Living with Macular Degeneration
While Macular Degeneration can cause total blindness, such cases are generally few and far between. The vast majority of patients with this condition still retain their ability to perform routine tasks, albeit with a reduced ability to focus on objects in their direct line of sight.
The toll that Macular Degeneration takes on an individual’s health depends on the form of the disease contracted by the patient. As stated earlier, the “wet” variant of this illness is both rarer and more potent that its “dry” counterpart. Consequentially, people with Wet Macular Degeneration tend to suffer a far greater decline in physical wellbeing. For people with Dry Macular Degeneration, the prognosis is less worrisome, as patients with this form of the disease typically maintain most of their vision.

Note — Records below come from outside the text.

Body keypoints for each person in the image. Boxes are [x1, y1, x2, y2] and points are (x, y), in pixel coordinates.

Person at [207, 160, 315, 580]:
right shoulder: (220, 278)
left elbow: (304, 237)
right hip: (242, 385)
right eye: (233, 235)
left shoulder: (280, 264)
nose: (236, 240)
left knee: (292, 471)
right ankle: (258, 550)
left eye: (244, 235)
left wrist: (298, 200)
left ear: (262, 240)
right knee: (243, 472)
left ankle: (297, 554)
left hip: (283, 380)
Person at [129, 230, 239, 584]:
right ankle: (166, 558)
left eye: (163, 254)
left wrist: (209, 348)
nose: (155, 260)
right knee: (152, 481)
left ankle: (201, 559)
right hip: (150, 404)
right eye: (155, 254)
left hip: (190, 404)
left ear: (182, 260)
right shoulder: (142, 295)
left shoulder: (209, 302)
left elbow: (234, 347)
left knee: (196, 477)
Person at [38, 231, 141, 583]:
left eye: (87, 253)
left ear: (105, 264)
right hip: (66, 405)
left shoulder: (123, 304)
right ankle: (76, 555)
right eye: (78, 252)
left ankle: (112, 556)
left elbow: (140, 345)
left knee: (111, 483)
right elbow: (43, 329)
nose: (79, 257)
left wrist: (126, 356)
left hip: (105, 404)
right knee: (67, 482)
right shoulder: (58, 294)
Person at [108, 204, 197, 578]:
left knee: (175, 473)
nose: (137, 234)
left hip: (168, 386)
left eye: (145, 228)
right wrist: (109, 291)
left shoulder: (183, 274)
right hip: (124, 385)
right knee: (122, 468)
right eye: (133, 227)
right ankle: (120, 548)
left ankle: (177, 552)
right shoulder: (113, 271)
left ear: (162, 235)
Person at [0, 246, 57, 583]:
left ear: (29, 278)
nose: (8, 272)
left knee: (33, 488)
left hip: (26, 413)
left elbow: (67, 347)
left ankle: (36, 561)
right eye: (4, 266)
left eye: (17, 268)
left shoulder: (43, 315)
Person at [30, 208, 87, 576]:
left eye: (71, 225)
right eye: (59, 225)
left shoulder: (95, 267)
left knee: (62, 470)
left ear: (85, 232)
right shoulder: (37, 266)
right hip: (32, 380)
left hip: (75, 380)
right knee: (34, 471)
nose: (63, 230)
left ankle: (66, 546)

Macular Degeneration is a very persistent foe, as many patients see their symptoms return following treatment. To avoid this scenario, patients are urged to closely monitor the condition of their eyes, and to strictly adhere to their ophthalmologist’s medical advice. A patient can greatly reduce the physical impact of Macular Degeneration by having the disease treated in a timely manner (this strategy applies to both initial and recurring symptoms).

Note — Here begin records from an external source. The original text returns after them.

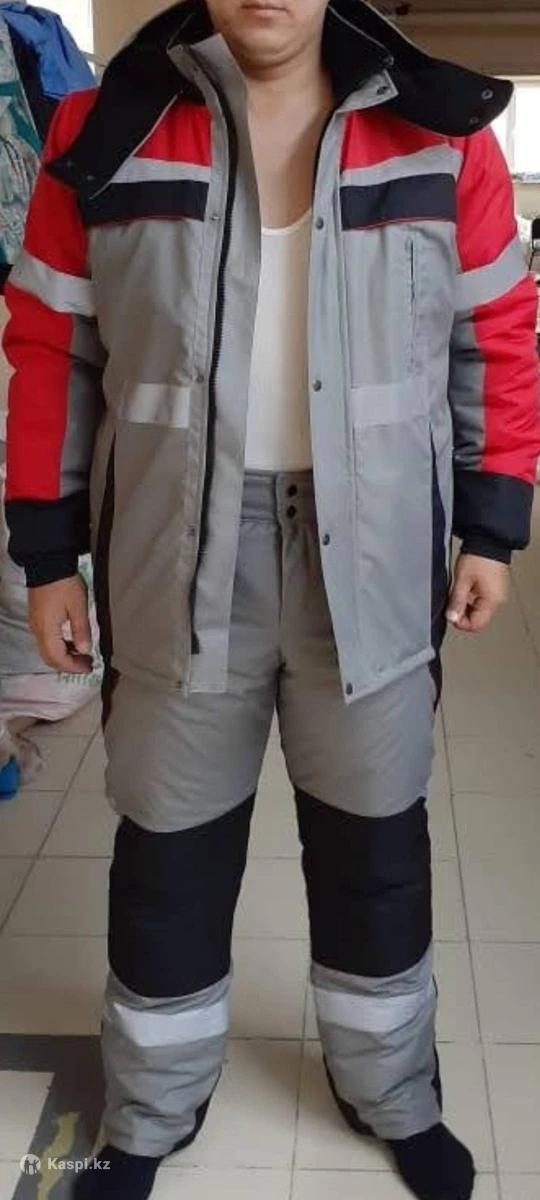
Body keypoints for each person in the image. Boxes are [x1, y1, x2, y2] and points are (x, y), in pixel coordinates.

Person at [4, 1, 540, 1197]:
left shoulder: (441, 133)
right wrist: (45, 557)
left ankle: (393, 1093)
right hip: (174, 554)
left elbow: (497, 336)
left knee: (375, 846)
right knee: (170, 850)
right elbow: (49, 349)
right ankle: (149, 1112)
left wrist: (493, 527)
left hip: (375, 558)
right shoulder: (104, 130)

With the exception of Glaucoma, it is difficult to think of a more onerous eye-related ailment than Macular Degeneration. This disease can fester for years before its symptoms become a noticeable hindrance; once this occurs, a patient might need several rounds of treatment to keep Macular Degeneration at bay. By carefully monitoring your vision, being aware of your personal risk factors and having your eyes checked regularly, you can greatly increase your odds of maintaining healthy eyesight well into your later years.